Helen DeWitt's The Last Samurai (no relation to the mediocre movie) is an erudite, silkily written book that is alternately enthralling and stultifying. The book is about an eccentric single mother, Sibylla, whose only child, Ludo, is a genius. Sibylla raises the six-year-old Ludo in the style of John Stuart Mill, flooding him with multiple languages, advanced science, and books well beyond his age. Ludo absorbs them all instantly. But despite his vast intelligence, Ludo begins to feel a pressing need for the simple pleasures of a father; and, basing his quest on Akira Kurosawa's Seven Samurai, with which both he and his mother are obsessed, he embarks on a search for a man to call his dad.

Two things about The Last Samurai stand out immediately. The first is its funky, experimental style. The entire book is written like an internal monologue, with only slightly more structure than a stream-of-consciousness narrative. For a typical example, take this paragraph from p. 364, which I quote verbatim:

Sib was saying All I'm saying is if we imagine setting up a society with no knowledge of the place we are to occupy, we are highly UNLIKELY to sentence ourselves to 16 odd years' absolute economic dependence upon persons of whose rationality there can be no guarantee, and highly LIKELY to stipulate a society in which

Yes, the actual paragraph ends on this sudden break; the capital letters are also all sic. The rhythm of DeWitt's narrative voice does become seductive, and there are a few luminous passages that would be unattainable without this free-form style. But, for the most part, I found this just aggravating. Too often, it felt artificial and undisciplined, disconnected from the ultimate purpose of this special voice. I admit that I do place the burden on authors to justify any writing more offbeat than, say, Hemingway's, but I think I'm justified in doing so.

The second notable thing about The Last Samurai is its enormous erudition. DeWitt throws out passages in multiple languages (including Japanese, ancient Greek, and, weirdly, Icelandic), ruminates on advanced physics, and engages in exhaustive analysis of The Seven Samurai. It's all very impressive, and it provides a good simulation of Ludo's curious education. But at times I felt that DeWitt had become enamored with her own learning, with some very long expository passages that, to me, didn't advance the book at all. Admittedly, the individual digressions were quite interesting in their own right, but they distracted from the rest of the story.

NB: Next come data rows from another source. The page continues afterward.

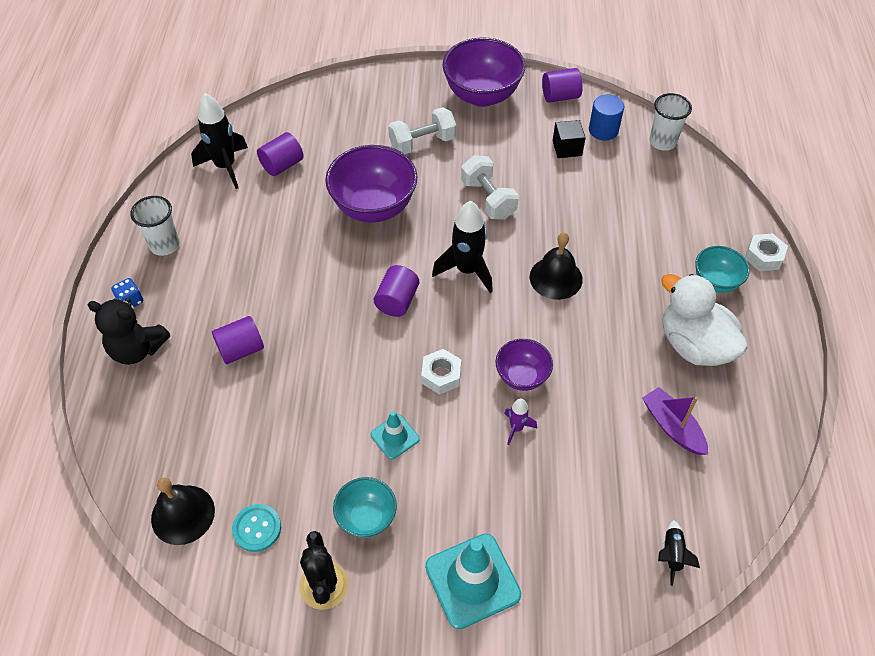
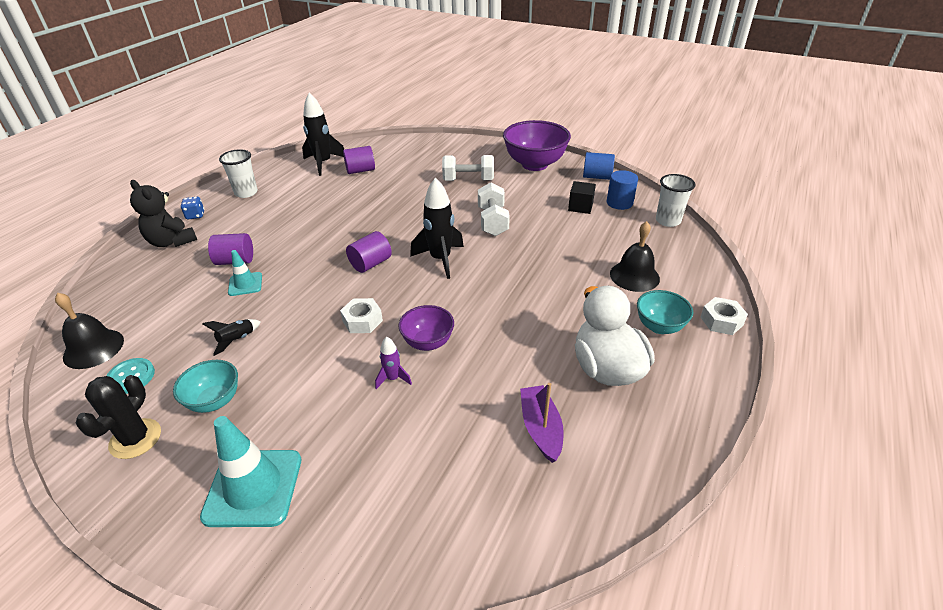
camera: 25 degrees right, 15 degrees down
(374, 207) = (402, 206): purple bowl -> none
(395, 437) = (289, 351): turquoise traffic cone -> turquoise traffic cone (245, 284)
(556, 278) = (510, 283): black bell -> black bell (634, 276)
(560, 96) = (597, 177): purple cylinder -> blue cylinder
(672, 554) = (461, 547): black rocket -> black rocket (237, 340)

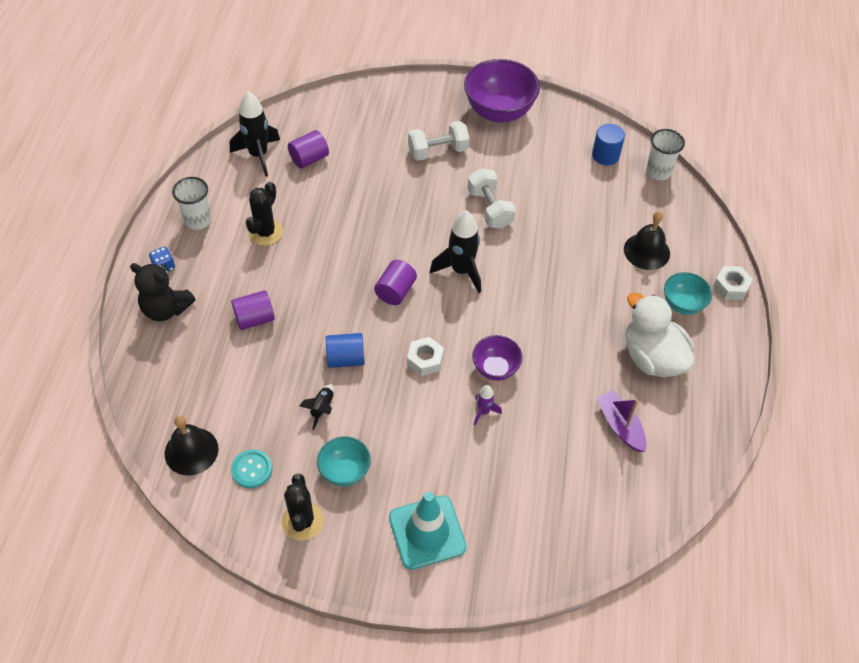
camera: 20 degrees left, 15 degrees up
(245, 284) = (285, 345): turquoise traffic cone -> none
(291, 207) = (265, 232): none -> black cactus
(580, 207) = (569, 169): black cube -> none
(597, 177) = (571, 120): blue cylinder -> blue cylinder (345, 359)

What saves this novel from total mediocrity is the surprising power of some of its individual chapters. Ludo's interactions with each father candidate are amusing, terrifying, and sad. The penultimate chapter, involving the fictional adventurer Red Devlin, is an absolute masterpiece.

Also interesting is Ludo's growing awareness of his mother's weirdness. The novel effectively conveys a young boy's innate trust in his mother, and his dawning awareness that perhaps his mother's foibles (which have found such a powerful mirror in him) are more than mere eccentricities. There is a dialogue sequence near the end of the novel where Ludo desperately questions one of his father candidates about a hypothetical woman whom he wishes to help. The hypothetical woman is clearly his mother; and Ludo's simple but penetrating questions are a heartbreaking window into the fears that he has kept bottled in.

Like Haruki Murakami's The Wind-Up Bird Chronicles, The Last Samurai's individual components are more compelling than the book as a whole. But whereas The Wind-Up Bird Chronicles was one continuous sequence of stunningly powerful vignettes, The Last Samurai's highs are somewhat fewer and further between. The book makes some important and insightful points about childhood, family, and the emotional emptiness of intellectualism. But there's a lot of blathering in there too.